I grew up being constantly reminded that I was not good enough–for anything. She looked at me as a case study in failure and now will occasionally call my own kids her little do overs and constantly insult the way I parent. I put up with it because I am accustomed to the abuse, but also because she is my mom and I was raised in an era where that alone stood for something. This was especially true of black moms in a way I feel is less so these days. This constant stain of disappointment still cuts me to the quick and I find that it has impacted all of my relationships in some fashion. It appears in my writing constantly. I have trouble writing mothers without straying into the familiar space of mothers who feel their lives were postponed or even stolen by their kids; mothers who make their kids feel unworthy.

It is a sad thing to realize your life is a trope, but here I am. Of course, I am more than that, but these little demons crawl around my mind and impact me on days like this.

4.239. On Finding Time and Space to Write

Yep, this is that blog post. You know the one? The one about how easy it actually is to make time in your busy life for writing. The one where I humorously chide you for not finishing that one story you have inside yourself (everyone has at least one, and that is not counting the one they are presently living). The blog where I say these things, argue do as I say, ignoring the stretches of days and even weeks where I don’t write more than ten minutes in a single day…
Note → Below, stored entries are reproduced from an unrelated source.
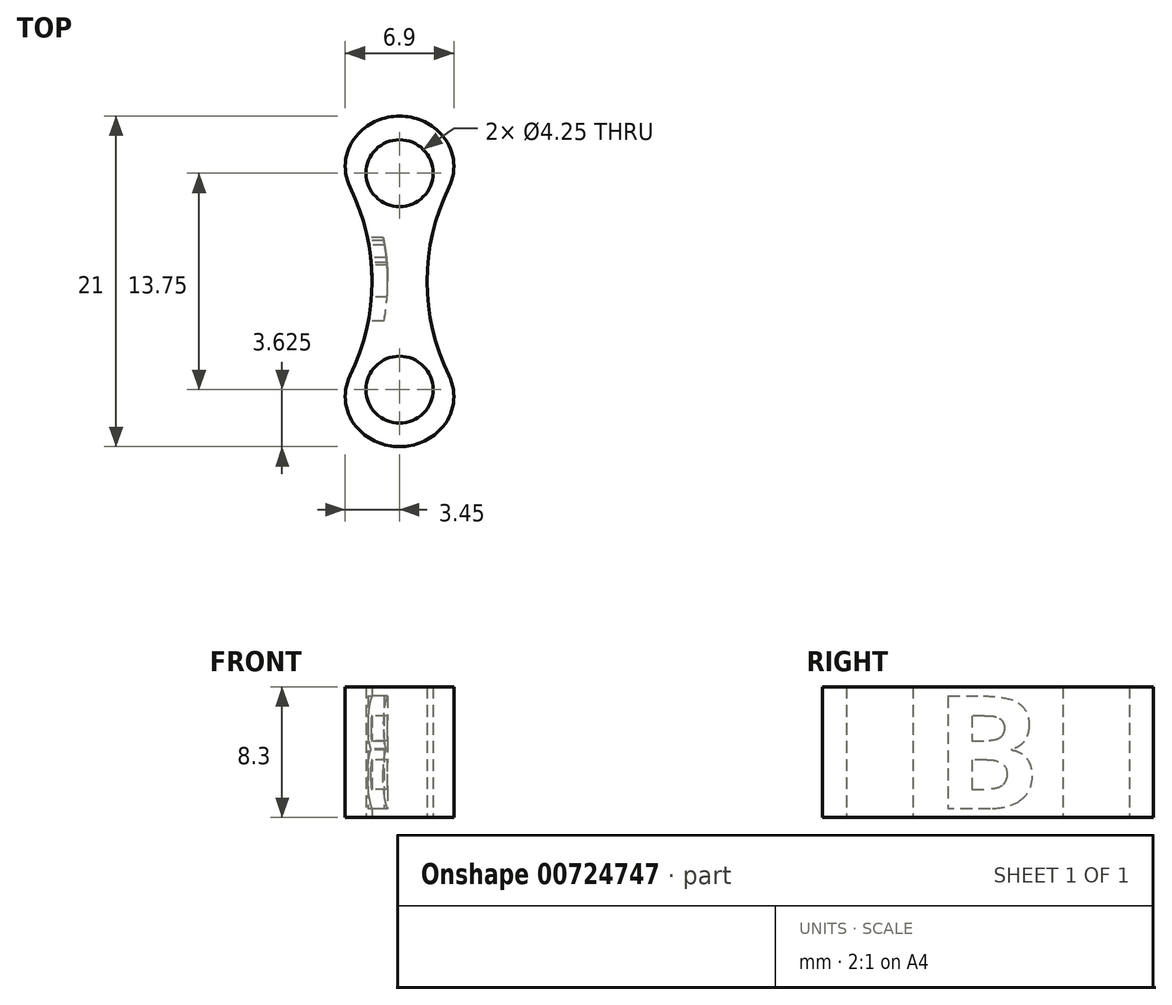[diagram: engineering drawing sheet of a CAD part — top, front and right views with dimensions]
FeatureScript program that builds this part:
annotation { "Feature Type Name" : "Feature", "Feature Type Description" : "" }
export const myFeature = defineFeature(function(context is Context, id is Id, definition is map)
    precondition{}
    {
        {
            var Q0;
            Q0=qCreatedBy(makeId("Top.planeOp"),FACE);
            var sketch = newSketch(context, id + "F0", { "sketchPlane" : qUnion([Q0])});
            skLineSegment(sketch, "E0", {"start": v(0, 6.88) * mm, "end": v(0, -6.88) * mm});
            skCircle(sketch, "E1", {"center": v(0, 6.88) * mm, "radius": 2.12 * mm});
            skLineSegment(sketch, "E2", {"start": v(-1.75, 0) * mm, "end": v(1.75, 0) * mm});
            skCircle(sketch, "E3", {"center": v(0, -6.88) * mm, "radius": 2.12 * mm});
            skCircle(sketch, "E4", {"center": v(0, 6.88) * mm, "radius": 3.62 * mm});
            skCircle(sketch, "E5", {"center": v(0, -6.88) * mm, "radius": 3.62 * mm});
            skArc(sketch, "E6", {"start": v(-3.12, -5.03) * mm, "mid": v(-1.75, 0) * mm, "end": v(-3.12, 5.03) * mm});
            skArc(sketch, "E7.MirrorCS", {"start": v(3.12, -5.03) * mm, "mid": v(1.75, 0) * mm, "end": v(3.12, 5.03) * mm});
            skPoint(sketch, "E8.orphan", {"position": v(3.12, 5.03) * mm});
            skPoint(sketch, "E9.orphan", {"position": v(-3.12, 5.03) * mm});
            skPoint(sketch, "E10.orphan", {"position": v(6.24, 6.88) * mm});
            skArc(sketch, "E11", {"start": v(-3.63, -6.87) * mm, "mid": v(-1.75, 0) * mm, "end": v(-3.63, 6.87) * mm});
            skArc(sketch, "E12.MirrorCS", {"start": v(3.63, -6.87) * mm, "mid": v(1.75, 0) * mm, "end": v(3.63, 6.87) * mm});
            skSolve(sketch);
        }
        {
            var Q0;
            Q0=makeQuery(id+"F0.imprint","IMPRINT",FACE,{"disambiguationData":[TD([[makeQuery(id+"F0.imprint","IMPRINT",EDGE,{"derivedFrom":sQuery(id+"F0.wireOp",EDGE,"E1")}),-1.0]])]});
            var Q1;
            {var subQ0=sQuery(id+"F0.wireOp",EDGE,"E4");var subQ1=sQuery(id+"F0.wireOp",EDGE,"E0");var subQ2=makeQuery(id+"F0.imprint","INTERSECT",VERTEX,{"derivedFrom":[subQ1,subQ0]});Q1=makeQuery(id+"F0.imprint","IMPRINT",FACE,{"disambiguationData":[TD([[makeQuery(id+"F0.imprint","IMPRINT",EDGE,{"disambiguationData":[TD([[subQ2,-1.0]])],"derivedFrom":subQ1}),-1.0]])]});}
            var Q2;
            {var subQ0=sQuery(id+"F0.wireOp",EDGE,"E4");var subQ1=sQuery(id+"F0.wireOp",EDGE,"E0");var subQ2=makeQuery(id+"F0.imprint","INTERSECT",VERTEX,{"derivedFrom":[subQ1,subQ0]});Q2=makeQuery(id+"F0.imprint","IMPRINT",FACE,{"disambiguationData":[TD([[makeQuery(id+"F0.imprint","IMPRINT",EDGE,{"disambiguationData":[TD([[subQ2,-1.0]])],"derivedFrom":subQ1}),1.0]])]});}
            var Q3;
            {var subQ0=sQuery(id+"F0.wireOp",EDGE,"E5");var subQ1=sQuery(id+"F0.wireOp",EDGE,"E0");var subQ2=makeQuery(id+"F0.imprint","INTERSECT",VERTEX,{"derivedFrom":[subQ1,subQ0]});Q3=makeQuery(id+"F0.imprint","IMPRINT",FACE,{"disambiguationData":[TD([[makeQuery(id+"F0.imprint","IMPRINT",EDGE,{"disambiguationData":[TD([[subQ2,1.0]])],"derivedFrom":subQ1}),1.0]])]});}
            var Q4;
            {var subQ0=sQuery(id+"F0.wireOp",EDGE,"E5");var subQ1=sQuery(id+"F0.wireOp",EDGE,"E0");var subQ2=makeQuery(id+"F0.imprint","INTERSECT",VERTEX,{"derivedFrom":[subQ1,subQ0]});Q4=makeQuery(id+"F0.imprint","IMPRINT",FACE,{"disambiguationData":[TD([[makeQuery(id+"F0.imprint","IMPRINT",EDGE,{"disambiguationData":[TD([[subQ2,1.0]])],"derivedFrom":subQ1}),-1.0]])]});}
            var Q5;
            Q5=makeQuery(id+"F0.imprint","IMPRINT",FACE,{"disambiguationData":[TD([[makeQuery(id+"F0.imprint","IMPRINT",EDGE,{"derivedFrom":sQuery(id+"F0.wireOp",EDGE,"E3")}),-1.0]])]});
            extrude(context, id + "F1", {"entities" : qUnion([Q0, Q1, Q2, Q3, Q4, Q5]), "depth" : 8.3 * mm, "offsetDistance" : 25 * mm});
        }
        {
            var Q0;
            Q0=makeQuery(id+"F1.opExtrude","CAP_VERTEX",VERTEX,{"disambiguationData":[OSD([sQuery(id+"F0.wireOp",EDGE,"E4"),sQuery(id+"F0.wireOp",EDGE,"E11")])],"isStart":false});
            var Q1;
            Q1=makeQuery(id+"F1.opExtrude","CAP_VERTEX",VERTEX,{"disambiguationData":[OSD([sQuery(id+"F0.wireOp",EDGE,"E4"),sQuery(id+"F0.wireOp",EDGE,"E11")])],"isStart":true});
            var Q2;
            Q2=makeQuery(id+"F1.opExtrude","CAP_VERTEX",VERTEX,{"disambiguationData":[OSD([sQuery(id+"F0.wireOp",EDGE,"E5"),sQuery(id+"F0.wireOp",EDGE,"E11")])],"isStart":true});
            cPlane(context, id + "F2", {"entities" : qUnion([Q0, Q1, Q2]), "cplaneType" : CPlaneType.THREE_POINT, "offset" : 10 * mm, "width" : 150 * mm, "height" : 150 * mm});
        }
        {
            var Q0;
            Q0=qCreatedBy(id+"F2.planeOp",FACE);
            var sketch = newSketch(context, id + "F3", { "sketchPlane" : qUnion([Q0])});
            skLineSegment(sketch, "E13", {"start": v(-1.85, 4.15) * mm, "end": v(1.85, 4.15) * mm});
            skPoint(sketch, "E14", {"position": v(0, 4.15) * mm});
            skSolve(sketch);
        }
        {
            var Q0;
            Q0=qCreatedBy(id+"F2.planeOp",FACE);
            var sketch = newSketch(context, id + "F4", { "sketchPlane" : qUnion([Q0])});
            skText(sketch, "E15", { "text": "B", "fontName": "OpenSans-Bold.ttf"});
            const initialGuessF4  = {"E15": [-0.00343, 0.00054, 1, 0, 0.00723]};
            skSetInitialGuess(sketch, initialGuessF4);
            skSolve(sketch);
        }
        {
            var Q0;
            Q0=makeQuery(id+"F4.imprint","IMPRINT",FACE,{"disambiguationData":[TD([[makeQuery(id+"F4.imprint","IMPRINT",EDGE,{"derivedFrom":sQuery(id+"F4.wireOp",EDGE,"E15.sketch_text.stroke-0")}),-1.0]])]});
            var Q1;
            Q1=makeQuery(id+"F1.opExtrude","SWEPT_FACE",FACE,{"disambiguationData":[OSD([sQuery(id+"F0.wireOp",EDGE,"E11")])]});
            extrude(context, id + "F5", {"entities" : qUnion([Q0]), "operationType" : NewBodyOperationType.REMOVE, "endBound" : BoundingType.UP_TO_SURFACE, "depth" : 25 * mm, "endBoundEntityFace" : qUnion([Q1]), "hasOffset" : true, "offsetDistance" : 1 * mm, "offsetOppositeDirection" : true});
        }
        {
            var Q0;
            Q0=makeQuery(id+"F1.opExtrude","SWEPT_EDGE",EDGE,{"disambiguationData":[OSD([sQuery(id+"F0.wireOp",EDGE,"E4"),sQuery(id+"F0.wireOp",EDGE,"E11")])]});
            var Q1;
            Q1=makeQuery(id+"F1.opExtrude","SWEPT_EDGE",EDGE,{"disambiguationData":[OSD([sQuery(id+"F0.wireOp",EDGE,"E5"),sQuery(id+"F0.wireOp",EDGE,"E11")])]});
            var Q2;
            Q2=makeQuery(id+"F1.opExtrude","SWEPT_EDGE",EDGE,{"disambiguationData":[OSD([sQuery(id+"F0.wireOp",EDGE,"E5"),sQuery(id+"F0.wireOp",EDGE,"E12.MirrorCS")])]});
            var Q3;
            Q3=makeQuery(id+"F1.opExtrude","SWEPT_EDGE",EDGE,{"disambiguationData":[OSD([sQuery(id+"F0.wireOp",EDGE,"E4"),sQuery(id+"F0.wireOp",EDGE,"E12.MirrorCS")])]});
            fillet(context, id + "F6", {"entities" : qUnion([Q0, Q1, Q2, Q3]), "radius" : 3 * mm, "tangentPropagation" : true, "allowEdgeOverflow" : false});
        }
    });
This is also the same blog where I remind you that I do actually write ten minutes every day and that counts as writing. In fact, I am writing this in ten minutes. Yes, if you’re already here you already knew that. Did you know that I am writing it in the bathroom?

Hear me out. Seriously. I know that it seems gross on the surface. However, a 2018 OnePoll survey conducted in conjunction with Pebble Grey showed that 45% of people polled struggled to find time for themselves. The same study showed that men spend an average of 7hrs a year in the bathroom. A 3rd of the men polled admitted to hiding in the bathroom for quiet time. Well, perhaps that time can be quietly spent writing as opposed to playing Clash Royale–which is clearly what I would be doing if not writing.

Yes, I am justifying. Don’t we all justify our behaviors and our lack of time in a similar fashion? Doesn’t each of us say, this is ‘how it is’. Don’t some of us pretend to be powerless about ‘how it is’ while simultaneously finding quiet moments for what we really want to be doing–even if we end up having to do it in the bathroom under cover of… well, you get it.

Don’t you get it?

This is a blog about choice. Writing is a choice we either make or don’t. We have the power to decide what matters and what does not matter. We have the choice to grow into ourselves our grow into our circumstances. The fact is we make these choices every day. We just tend to spend less and less time being mindful about the fact that these are our choices.

It is easier to pretend not to be free than to live with the reality of what we do with all that freedom.